Convert a JWT Payload to a Java POJO

Generate a Java POJO for the standard JWT claims (iss, sub, aud, exp, iat, nbf, jti) plus your application-specific claims.

Real-world

Detailed Explanation

JWT Payloads in Java

A JSON Web Token's payload is a JSON object containing standard claims (defined by RFC 7519) and any custom claims your application adds.

Standard JWT Payload

{
  "iss": "https://auth.example.com",
  "sub": "user_42",
  "aud": "api.example.com",
  "exp": 1700000000,
  "iat": 1699996400,
  "nbf": 1699996400,
  "jti": "a1b2c3d4",
  "scope": "read:profile write:profile",
  "roles": ["admin", "billing"]
}

Generated POJO

package com.example.security;

import java.util.List;

public class JwtPayload {
    private String iss;       // Issuer
    private String sub;       // Subject
    private String aud;       // Audience
    private Long exp;         // Expiration (Unix timestamp)
    private Long iat;         // Issued At
    private Long nbf;         // Not Before
    private String jti;       // JWT ID
    private String scope;
    private List<String> roles;
    // accessors
}

Refinements

The auto-generated POJO is a good starting point. Three changes make it production-ready:

1. Convert timestamps to Instant

public Instant getExpiry() {
    return Instant.ofEpochSecond(exp);
}

public boolean isExpired() {
    return Instant.now().isAfter(getExpiry());
}

2. Handle aud as String OR List

The JWT spec allows aud to be either a single string or an array. Use a custom Jackson deserializer or model both with @JsonDeserialize(using = AudienceDeserializer.class).

3. Custom claims as a Map

Beyond the standard claims, your application may add arbitrary fields. Capture them with:

@JsonAnyGetter @JsonAnySetter
private Map<String, Object> customClaims = new HashMap<>();

@JsonAnyGetter and @JsonAnySetter make Jackson route unknown keys into the map automatically.

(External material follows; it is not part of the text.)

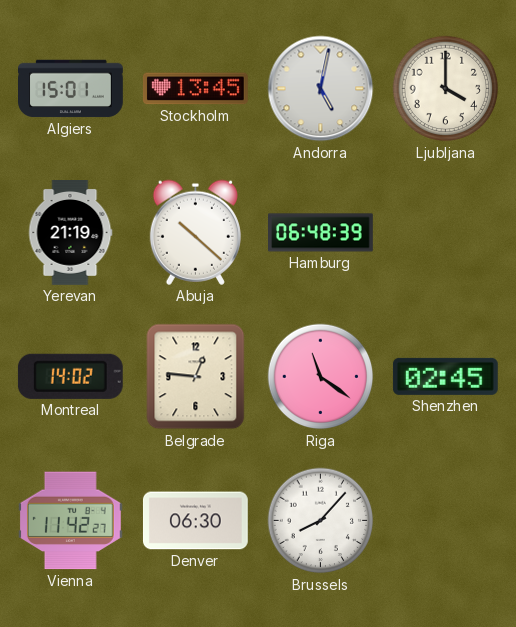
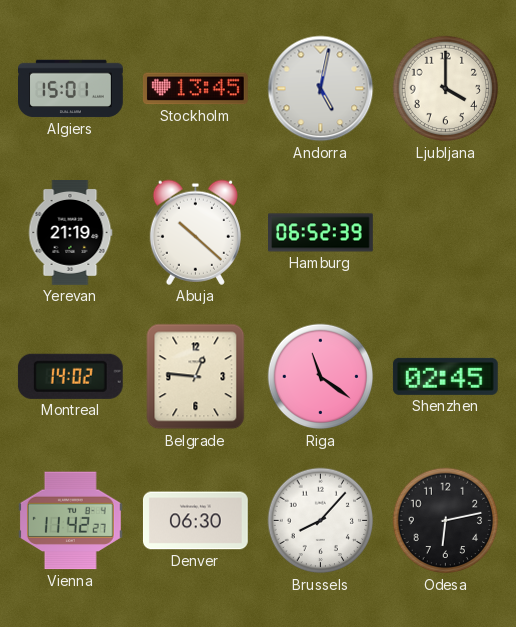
Hamburg: 06:48 -> 06:52
Odesa: none -> 6:13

Working with Verified Tokens

Use a JWT library (java-jwt, nimbus-jose-jwt, jjwt) to verify the signature first, then map the verified payload claims into your POJO:

DecodedJWT jwt = JWT.require(Algorithm.RSA256(publicKey, null))
    .build()
    .verify(token);

ObjectMapper mapper = new ObjectMapper();
JwtPayload payload = mapper.readValue(jwt.getPayload(), JwtPayload.class);

Decoding for Inspection

If you only want to read claims for debugging (not for authentication), use the JWT Decoder tool to inspect the token contents in your browser before generating the POJO.

Use Case

Authentication middleware, custom claim extraction, and audit logging all benefit from a typed JWT payload class. Spring Security, Quarkus Security, and Micronaut Security can all be configured to deserialize JWT claims into a custom POJO.